_PAGE_:
+ + + + +
What makes the whole enterprise enjoyable is the amazingly versatile cast of seven, all of whom act, dance, sing and manage to play every instrument in sight--and they're all over the set, hanging on the wall as well as positioned around the living room set. The book, music and lyrics by Mike Carver and Mark Hardwick, recreate the spirit of their previous homespun musicals Oil City Symphony and Pump Boys and Dinettes. Some of the standout numbers are "Dear Mr. Gershwin" and "Edna Jones, the Elephant Girls" and in Act one and the "Buster, He's a Hot Dog Now" in Act 2.

The Houseman theater, with its generous stage and clear sight lines from every seat is an ideal venue for this type of small show which I suspect will have a long life traveling to other, similarly proportioned stages throughout the country. The little flower pot in the window, and the glimmer of the porch are typical of the many appropriately homey touches in Narelle Sissons' sets. Also right in the mood, down to the granny square wraps for Mabel and Azilee, are Michael Krass's costumes.

In closing it's interesting to note that, light and fluffy as the Radio Gals plot is, it is based on an actual incident in the life of the evangelist Aimee Semple MacPherson who got into trouble with the law when she wandered the channels of the radio station she ran out of her Los Angeles temple. This "wavejumping" for clear air space prompted Herbert Hoover, the Secretary of Commerce, to send an inspector to close her station which she protested violently. An unconfirmed rumor had it that she eloped with the inspector--on a motorcycle.
+ + + + +
_DATASET EXTRACT_:
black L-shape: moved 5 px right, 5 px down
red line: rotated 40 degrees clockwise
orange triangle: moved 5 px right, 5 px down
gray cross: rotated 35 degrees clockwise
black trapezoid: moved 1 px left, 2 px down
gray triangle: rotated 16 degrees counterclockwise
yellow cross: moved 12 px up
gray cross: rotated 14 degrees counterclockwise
+ + + + +
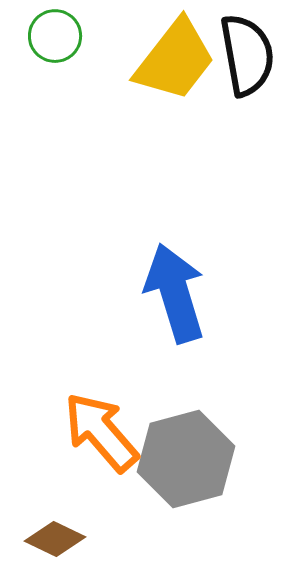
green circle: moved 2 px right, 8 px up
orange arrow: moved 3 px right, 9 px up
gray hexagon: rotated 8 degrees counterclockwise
+ + + + +
_EXERCISES TO COMPLETE_:
#1 Print the passage of the Radio Gals review starting with "In closing it's" and going on through "inspector--on a motorcycle.".
#2 Answer these questions using the Radio Gals review:
(a) Who wrote the book, music and lyrics?
(b) Whose costumes are praised for suiting the mood?
(c) Who was the Secretary of Commerce that sent an inspector to close the evangelist's station?
The records play no part in what is asked here.

_SOLUTIONS_:
#1
In closing it's interesting to note that, light and fluffy as the Radio Gals plot is, it is based on an actual incident in the life of the evangelist Aimee Semple MacPherson who got into trouble with the law when she wandered the channels of the radio station she ran out of her Los Angeles temple. This "wavejumping" for clear air space prompted Herbert Hoover, the Secretary of Commerce, to send an inspector to close her station which she protested violently. An unconfirmed rumor had it that she eloped with the inspector--on a motorcycle.

#2
(a) Mike Carver and Mark Hardwick
(b) Michael Krass's
(c) Herbert Hoover